(Stored data entries)

○ ○ ○

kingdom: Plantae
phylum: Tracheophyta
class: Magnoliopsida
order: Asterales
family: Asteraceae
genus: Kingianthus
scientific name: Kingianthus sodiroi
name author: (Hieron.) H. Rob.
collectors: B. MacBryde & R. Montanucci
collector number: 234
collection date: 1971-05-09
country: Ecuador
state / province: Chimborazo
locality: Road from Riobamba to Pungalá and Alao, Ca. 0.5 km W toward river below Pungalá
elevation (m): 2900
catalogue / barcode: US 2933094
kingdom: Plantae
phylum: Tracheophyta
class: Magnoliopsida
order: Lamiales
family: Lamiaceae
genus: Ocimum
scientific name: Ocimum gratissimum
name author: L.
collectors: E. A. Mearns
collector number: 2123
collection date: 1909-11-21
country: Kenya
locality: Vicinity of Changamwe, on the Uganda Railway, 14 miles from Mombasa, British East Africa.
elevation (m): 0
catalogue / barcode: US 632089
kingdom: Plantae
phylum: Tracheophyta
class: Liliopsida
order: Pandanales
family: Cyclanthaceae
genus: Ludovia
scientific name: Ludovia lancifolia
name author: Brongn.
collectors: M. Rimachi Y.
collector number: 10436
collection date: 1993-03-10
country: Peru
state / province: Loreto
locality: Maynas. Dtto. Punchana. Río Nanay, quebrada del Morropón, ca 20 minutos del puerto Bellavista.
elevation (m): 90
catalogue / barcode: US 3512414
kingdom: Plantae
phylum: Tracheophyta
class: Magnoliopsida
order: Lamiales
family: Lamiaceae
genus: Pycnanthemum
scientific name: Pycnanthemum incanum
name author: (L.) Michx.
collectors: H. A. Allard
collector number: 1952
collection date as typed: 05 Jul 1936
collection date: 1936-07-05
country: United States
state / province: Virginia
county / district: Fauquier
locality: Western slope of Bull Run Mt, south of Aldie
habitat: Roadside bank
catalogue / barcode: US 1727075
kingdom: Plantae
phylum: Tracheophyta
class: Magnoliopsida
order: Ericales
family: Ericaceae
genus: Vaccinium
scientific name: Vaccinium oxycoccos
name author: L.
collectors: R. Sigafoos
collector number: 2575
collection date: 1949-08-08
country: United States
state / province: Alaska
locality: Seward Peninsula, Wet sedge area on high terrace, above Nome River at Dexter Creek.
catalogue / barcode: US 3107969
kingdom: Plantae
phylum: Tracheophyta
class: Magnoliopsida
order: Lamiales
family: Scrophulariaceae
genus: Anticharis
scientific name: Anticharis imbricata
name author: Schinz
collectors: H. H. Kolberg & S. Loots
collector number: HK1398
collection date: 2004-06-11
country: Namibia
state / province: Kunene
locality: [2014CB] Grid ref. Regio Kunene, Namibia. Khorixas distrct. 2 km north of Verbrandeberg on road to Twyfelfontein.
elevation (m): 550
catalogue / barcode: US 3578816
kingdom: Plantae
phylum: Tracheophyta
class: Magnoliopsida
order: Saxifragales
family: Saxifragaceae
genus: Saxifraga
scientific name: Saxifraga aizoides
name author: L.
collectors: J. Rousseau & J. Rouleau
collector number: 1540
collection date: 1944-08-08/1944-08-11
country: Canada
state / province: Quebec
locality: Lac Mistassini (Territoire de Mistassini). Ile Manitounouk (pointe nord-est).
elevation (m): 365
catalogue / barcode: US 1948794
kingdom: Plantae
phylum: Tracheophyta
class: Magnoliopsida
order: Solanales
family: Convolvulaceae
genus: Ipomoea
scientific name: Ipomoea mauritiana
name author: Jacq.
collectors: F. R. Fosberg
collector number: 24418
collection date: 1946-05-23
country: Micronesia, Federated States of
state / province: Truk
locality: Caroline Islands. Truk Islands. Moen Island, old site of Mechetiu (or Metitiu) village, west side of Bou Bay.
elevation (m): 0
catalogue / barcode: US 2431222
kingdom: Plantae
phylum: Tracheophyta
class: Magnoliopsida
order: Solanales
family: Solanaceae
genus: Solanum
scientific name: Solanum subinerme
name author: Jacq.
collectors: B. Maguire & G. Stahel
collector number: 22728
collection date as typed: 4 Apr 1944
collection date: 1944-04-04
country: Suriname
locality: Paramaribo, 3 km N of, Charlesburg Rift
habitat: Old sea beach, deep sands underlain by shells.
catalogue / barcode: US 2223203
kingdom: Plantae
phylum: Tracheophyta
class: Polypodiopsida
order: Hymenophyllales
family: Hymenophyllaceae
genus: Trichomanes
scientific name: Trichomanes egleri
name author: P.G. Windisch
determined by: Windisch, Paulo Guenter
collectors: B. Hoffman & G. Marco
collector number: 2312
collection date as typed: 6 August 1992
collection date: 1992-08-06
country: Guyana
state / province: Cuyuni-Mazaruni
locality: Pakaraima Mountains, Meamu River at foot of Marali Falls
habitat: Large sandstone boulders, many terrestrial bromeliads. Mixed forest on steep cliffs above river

○ ○ ○

Write out every line in the rows above word for word, without changing anything.

EXERCISE RESPONSE.
kingdom: Plantae
phylum: Tracheophyta
class: Magnoliopsida
order: Asterales
family: Asteraceae
genus: Kingianthus
scientific name: Kingianthus sodiroi
name author: (Hieron.) H. Rob.
collectors: B. MacBryde & R. Montanucci
collector number: 234
collection date: 1971-05-09
country: Ecuador
state / province: Chimborazo
locality: Road from Riobamba to Pungalá and Alao, Ca. 0.5 km W toward river below Pungalá
elevation (m): 2900
catalogue / barcode: US 2933094
kingdom: Plantae
phylum: Tracheophyta
class: Magnoliopsida
order: Lamiales
family: Lamiaceae
genus: Ocimum
scientific name: Ocimum gratissimum
name author: L.
collectors: E. A. Mearns
collector number: 2123
collection date: 1909-11-21
country: Kenya
locality: Vicinity of Changamwe, on the Uganda Railway, 14 miles from Mombasa, British East Africa.
elevation (m): 0
catalogue / barcode: US 632089
kingdom: Plantae
phylum: Tracheophyta
class: Liliopsida
order: Pandanales
family: Cyclanthaceae
genus: Ludovia
scientific name: Ludovia lancifolia
name author: Brongn.
collectors: M. Rimachi Y.
collector number: 10436
collection date: 1993-03-10
country: Peru
state / province: Loreto
locality: Maynas. Dtto. Punchana. Río Nanay, quebrada del Morropón, ca 20 minutos del puerto Bellavista.
elevation (m): 90
catalogue / barcode: US 3512414
kingdom: Plantae
phylum: Tracheophyta
class: Magnoliopsida
order: Lamiales
family: Lamiaceae
genus: Pycnanthemum
scientific name: Pycnanthemum incanum
name author: (L.) Michx.
collectors: H. A. Allard
collector number: 1952
collection date as typed: 05 Jul 1936
collection date: 1936-07-05
country: United States
state / province: Virginia
county / district: Fauquier
locality: Western slope of Bull Run Mt, south of Aldie
habitat: Roadside bank
catalogue / barcode: US 1727075
kingdom: Plantae
phylum: Tracheophyta
class: Magnoliopsida
order: Ericales
family: Ericaceae
genus: Vaccinium
scientific name: Vaccinium oxycoccos
name author: L.
collectors: R. Sigafoos
collector number: 2575
collection date: 1949-08-08
country: United States
state / province: Alaska
locality: Seward Peninsula, Wet sedge area on high terrace, above Nome River at Dexter Creek.
catalogue / barcode: US 3107969
kingdom: Plantae
phylum: Tracheophyta
class: Magnoliopsida
order: Lamiales
family: Scrophulariaceae
genus: Anticharis
scientific name: Anticharis imbricata
name author: Schinz
collectors: H. H. Kolberg & S. Loots
collector number: HK1398
collection date: 2004-06-11
country: Namibia
state / province: Kunene
locality: [2014CB] Grid ref. Regio Kunene, Namibia. Khorixas distrct. 2 km north of Verbrandeberg on road to Twyfelfontein.
elevation (m): 550
catalogue / barcode: US 3578816
kingdom: Plantae
phylum: Tracheophyta
class: Magnoliopsida
order: Saxifragales
family: Saxifragaceae
genus: Saxifraga
scientific name: Saxifraga aizoides
name author: L.
collectors: J. Rousseau & J. Rouleau
collector number: 1540
collection date: 1944-08-08/1944-08-11
country: Canada
state / province: Quebec
locality: Lac Mistassini (Territoire de Mistassini). Ile Manitounouk (pointe nord-est).
elevation (m): 365
catalogue / barcode: US 1948794
kingdom: Plantae
phylum: Tracheophyta
class: Magnoliopsida
order: Solanales
family: Convolvulaceae
genus: Ipomoea
scientific name: Ipomoea mauritiana
name author: Jacq.
collectors: F. R. Fosberg
collector number: 24418
collection date: 1946-05-23
country: Micronesia, Federated States of
state / province: Truk
locality: Caroline Islands. Truk Islands. Moen Island, old site of Mechetiu (or Metitiu) village, west side of Bou Bay.
elevation (m): 0
catalogue / barcode: US 2431222
kingdom: Plantae
phylum: Tracheophyta
class: Magnoliopsida
order: Solanales
family: Solanaceae
genus: Solanum
scientific name: Solanum subinerme
name author: Jacq.
collectors: B. Maguire & G. Stahel
collector number: 22728
collection date as typed: 4 Apr 1944
collection date: 1944-04-04
country: Suriname
locality: Paramaribo, 3 km N of, Charlesburg Rift
habitat: Old sea beach, deep sands underlain by shells.
catalogue / barcode: US 2223203
kingdom: Plantae
phylum: Tracheophyta
class: Polypodiopsida
order: Hymenophyllales
family: Hymenophyllaceae
genus: Trichomanes
scientific name: Trichomanes egleri
name author: P.G. Windisch
determined by: Windisch, Paulo Guenter
collectors: B. Hoffman & G. Marco
collector number: 2312
collection date as typed: 6 August 1992
collection date: 1992-08-06
country: Guyana
state / province: Cuyuni-Mazaruni
locality: Pakaraima Mountains, Meamu River at foot of Marali Falls
habitat: Large sandstone boulders, many terrestrial bromeliads. Mixed forest on steep cliffs above river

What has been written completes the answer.